Chinese banks shut N.K. accounts; Washington, Seoul remain unyielding
Published : 2013-05-09 19:53
Updated : 2013-05-09 19:53
Growing international unity against North Korea’s nuclear adventurism is putting the reclusive state into deeper isolation, which could doom any chances of economic reform and push it to explore arms trading and other illicit means for survival.
Already under a host of economic sanctions for its nuclear and missile tests, Pyongyang might not be seriously susceptible to additional pressure, but growing signs of its sole patron China losing patience could ring alarm bells for the North, observers said.
In line with the U.S.-led sanctions against the unpredictable regime, some Chinese banks have recently stopped financial transactions with several North Korean banks, further limiting the country’s sources of foreign currency.
The Bank of China has publicly closed the account of the Foreign Trade Bank, the North’s key foreign exchange bank. The China Construction Bank and Agricultural Bank of China have also reportedly stopped doing business with North Korean institutions.
These moves come as the fate of the inter-Korean industrial park in Gaeseong hangs in the balance following the withdrawal last week of all South Korean workers from what has been a stable source of hard currency for nearly a decade. Pyongyang had raked in more than $90 million each year.
Apparently to the dismay of the North Korean regime, Presidents Park Geun-hye and Barack Obama reaffirmed their stern positions against North Korean provocations during their summit Tuesday, while leaving dialogue opportunities open.
“The North may feel a sense of crisis as Chinese banks moved to close the account of its foreign exchange bank and others given that it relies heavily on China for trade and other exchanges,” said Ahn Chan-il, the director of the World North Korea Research Center.
“I believe considerably effective sanctions against the North have begun. Beijing’s feeling toward Pyongyang used to be a mixture of friendship, affection and sympathy, but that appears to have turned into some sort of coldness.”
The China-North Korea relationship has chilled in recent years as Pyongyang has grown uneasy about being pressured by Beijing amid an increasing recognition in China that the North’s provocative behavior is antithetical to China’s national interests.

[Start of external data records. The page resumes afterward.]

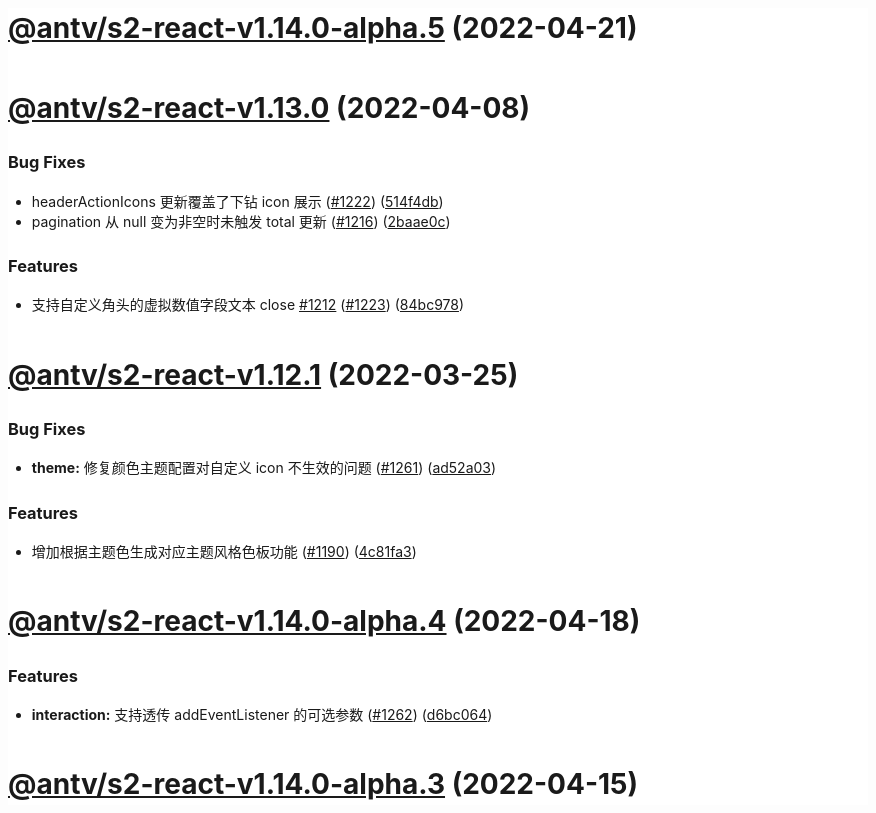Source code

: # [@antv/s2-react-v1.14.0-alpha.5](https://github.com/antvis/S2/compare/@antv/s2-react-v1.14.0-alpha.4...@antv/s2-react-v1.14.0-alpha.5) (2022-04-21)

# [@antv/s2-react-v1.13.0](https://github.com/antvis/S2/compare/@antv/s2-react-v1.12.1...@antv/s2-react-v1.13.0) (2022-04-08)

### Bug Fixes

* headerActionIcons 更新覆盖了下钻 icon 展示 ([#1222](https://github.com/antvis/S2/issues/1222)) ([514f4db](https://github.com/antvis/S2/commit/514f4db087bc5d3e1c5d7faa0960c2d0ea773821))
* pagination 从 null 变为非空时未触发 total 更新 ([#1216](https://github.com/antvis/S2/issues/1216)) ([2baae0c](https://github.com/antvis/S2/commit/2baae0c84af894c9e1c4b180d91db942488f1511))

### Features

* 支持自定义角头的虚拟数值字段文本 close [#1212](https://github.com/antvis/S2/issues/1212) ([#1223](https://github.com/antvis/S2/issues/1223)) ([84bc978](https://github.com/antvis/S2/commit/84bc9786bf1391a9e7afd21888618403e7f786d3))

# [@antv/s2-react-v1.12.1](https://github.com/antvis/S2/compare/@antv/s2-react-v1.12.0...@antv/s2-react-v1.12.1) (2022-03-25)

### Bug Fixes

* **theme:**  修复颜色主题配置对自定义 icon 不生效的问题 ([#1261](https://github.com/antvis/S2/issues/1261)) ([ad52a03](https://github.com/antvis/S2/commit/ad52a03d1a59fbf87fe9dd2c14482f37181a4454))

### Features

* 增加根据主题色生成对应主题风格色板功能 ([#1190](https://github.com/antvis/S2/issues/1190)) ([4c81fa3](https://github.com/antvis/S2/commit/4c81fa3d0ac2c9563f022560cae75335c453b218))

# [@antv/s2-react-v1.14.0-alpha.4](https://github.com/antvis/S2/compare/@antv/s2-react-v1.14.0-alpha.3...@antv/s2-react-v1.14.0-alpha.4) (2022-04-18)

### Features

* **interaction:** 支持透传 addEventListener 的可选参数 ([#1262](https://github.com/antvis/S2/issues/1262)) ([d6bc064](https://github.com/antvis/S2/commit/d6bc064e971f8e0a18e8590931f6bff8fadabe44))

# [@antv/s2-react-v1.14.0-alpha.3](https://github.com/antvis/S2/compare/@antv/s2-react-v1.14.0-alpha.2...@antv/s2-react-v1.14.0-alpha.3) (2022-04-15)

Chang Yong-seok, senior researcher at the Institute for Peace and Unification Studies of Seoul National University, noted the deepening isolation could trigger concerns among the North’s technocrats engrossed in a reform drive to develop its economy.
Appointing Park Bong-ju, a symbol of economic reform, as prime minister, North Korean leader Kim Jong-un had been seen to be keen on shoring up the moribund economy.

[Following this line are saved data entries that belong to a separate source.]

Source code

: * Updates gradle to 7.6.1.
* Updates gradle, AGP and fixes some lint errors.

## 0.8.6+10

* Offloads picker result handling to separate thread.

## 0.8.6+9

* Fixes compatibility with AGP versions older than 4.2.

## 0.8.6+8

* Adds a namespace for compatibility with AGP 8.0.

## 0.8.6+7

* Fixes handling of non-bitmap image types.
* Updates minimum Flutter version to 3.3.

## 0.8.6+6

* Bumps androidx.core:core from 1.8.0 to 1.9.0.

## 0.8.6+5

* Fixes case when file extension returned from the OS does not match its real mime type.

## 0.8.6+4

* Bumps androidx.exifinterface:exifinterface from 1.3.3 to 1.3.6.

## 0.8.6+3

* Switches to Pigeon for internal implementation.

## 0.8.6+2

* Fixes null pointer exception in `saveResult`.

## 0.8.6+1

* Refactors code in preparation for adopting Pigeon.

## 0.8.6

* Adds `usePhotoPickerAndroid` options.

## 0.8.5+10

“Internally, there may be concerns and controversy (over Pyongyang’s foreign policy direction) as the deepening isolation has put all plans for economic reform and expanded openness in disarray,” said Chang.

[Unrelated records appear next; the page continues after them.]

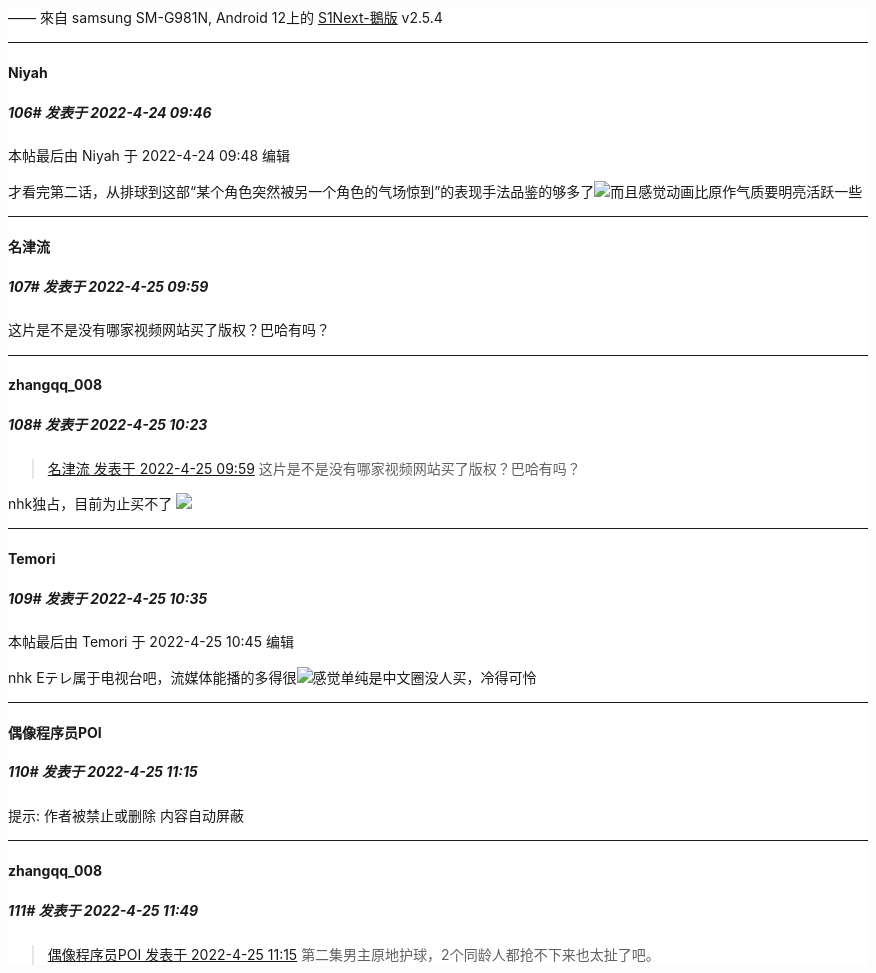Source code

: —— 來自 samsung SM-G981N, Android 12上的 [S1Next-鵝版](https://github.com/ykrank/S1-Next/releases) v2.5.4

*****

####  Niyah  
##### 106#       发表于 2022-4-24 09:46

 本帖最后由 Niyah 于 2022-4-24 09:48 编辑 

才看完第二话，从排球到这部“某个角色突然被另一个角色的气场惊到”的表现手法品鉴的够多了<img src="https://static.stage1st.com/image/smiley/face2017/068.png" referrerpolicy="no-referrer">而且感觉动画比原作气质要明亮活跃一些

*****

####  名津流  
##### 107#       发表于 2022-4-25 09:59

这片是不是没有哪家视频网站买了版权？巴哈有吗？

*****

####  zhangqq_008  
##### 108#       发表于 2022-4-25 10:23

<blockquote><a href="httphttps://stage1st.com/2b/forum.php?mod=redirect&amp;goto=findpost&amp;pid=55576483&amp;ptid=2006210" target="_blank">名津流 发表于 2022-4-25 09:59</a>
这片是不是没有哪家视频网站买了版权？巴哈有吗？</blockquote>
nhk独占，目前为止买不了

<img src="https://p.sda1.dev/5/3cf65fed77b30fb5ceafbf75bfd6d921/1142146798.jpg" referrerpolicy="no-referrer">

*****

####  Temori  
##### 109#       发表于 2022-4-25 10:35

 本帖最后由 Temori 于 2022-4-25 10:45 编辑 

nhk Eテレ属于电视台吧，流媒体能播的多得很<img src="https://static.stage1st.com/image/smiley/face2017/068.png" referrerpolicy="no-referrer">感觉单纯是中文圈没人买，冷得可怜

*****

####  偶像程序员POI  
##### 110#       发表于 2022-4-25 11:15

提示: 作者被禁止或删除 内容自动屏蔽

*****

####  zhangqq_008  
##### 111#       发表于 2022-4-25 11:49

<blockquote><a href="httphttps://stage1st.com/2b/forum.php?mod=redirect&amp;goto=findpost&amp;pid=55577547&amp;ptid=2006210" target="_blank">偶像程序员POI 发表于 2022-4-25 11:15</a>
第二集男主原地护球，2个同龄人都抢不下来也太扯了吧。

“From the perspective of technocrats including Park, what is happening now is totally ludicrous.”
But Kim Heung-kwang, the head of the activist group North Korean Intellectual Solidarity, pointed out that Pyongyang might not think too seriously about the isolation as the country has long survived through negative outside influences.
“The North has been trained to survive under extreme international isolation for so many years. Should it be able to resolve the food crisis, the North is quite durable to the outside pressure,” he said.
“It may remain silent for the time being while carefully watching outside developments as it seeks to take the initiative and get the upper hand in future possible negotiations with the U.S.”
As Beijing shows a subtle change in its approach toward its wayward ally, the North appears to be in search of other partners for economic cooperation. One of them is Iran, which is also under U.S.-led sanctions for its suspicious nuclear program.
Last month, the Islamic Republic’s Oil Minister Rostam Ghasemi said talks were underway between Tehran and Pyongyang on oil exports. Last September, the two countries, long suspected of cooperating on missile development, signed a scientific and technological cooperation agreement.
“The North appears to be trying to find another lifeline. It is moving to step up economic cooperation with Iran and could seek some arms sales overseas, which could be met with a strong backlash from Washington,” said Kim of the NKIS.
During the summit talks between Park and Obama, Obama stressed a Myanmar-style reform, urging the North to come forward to the international community as a responsible member.
“Pyongyang should take notice of events in countries like Burma, which, as it reforms, is seeing more trade and investment and diplomatic ties with the world including the U.S. and South Korea,” Obama said during a joint press conference.
Since the nominally civilian regime in Myanmar was launched in 2011, it has made much progress in its efforts toward reform and democratization, which the international community has welcomed by lifting some economic sanctions.
Some critics said the Myanmar case was unrealistic as it involved democratization and reform that could pose a threat to the survival of the dynastic, dictatorial regime.
Meanwhile, according to Japan’s Asahi Shimbun, Pyongyang asked Beijing to hire some of its workers from the suspended Gaeseong park to work in China. Beijing reportedly was not interested in bringing in more North Koreans, the report said.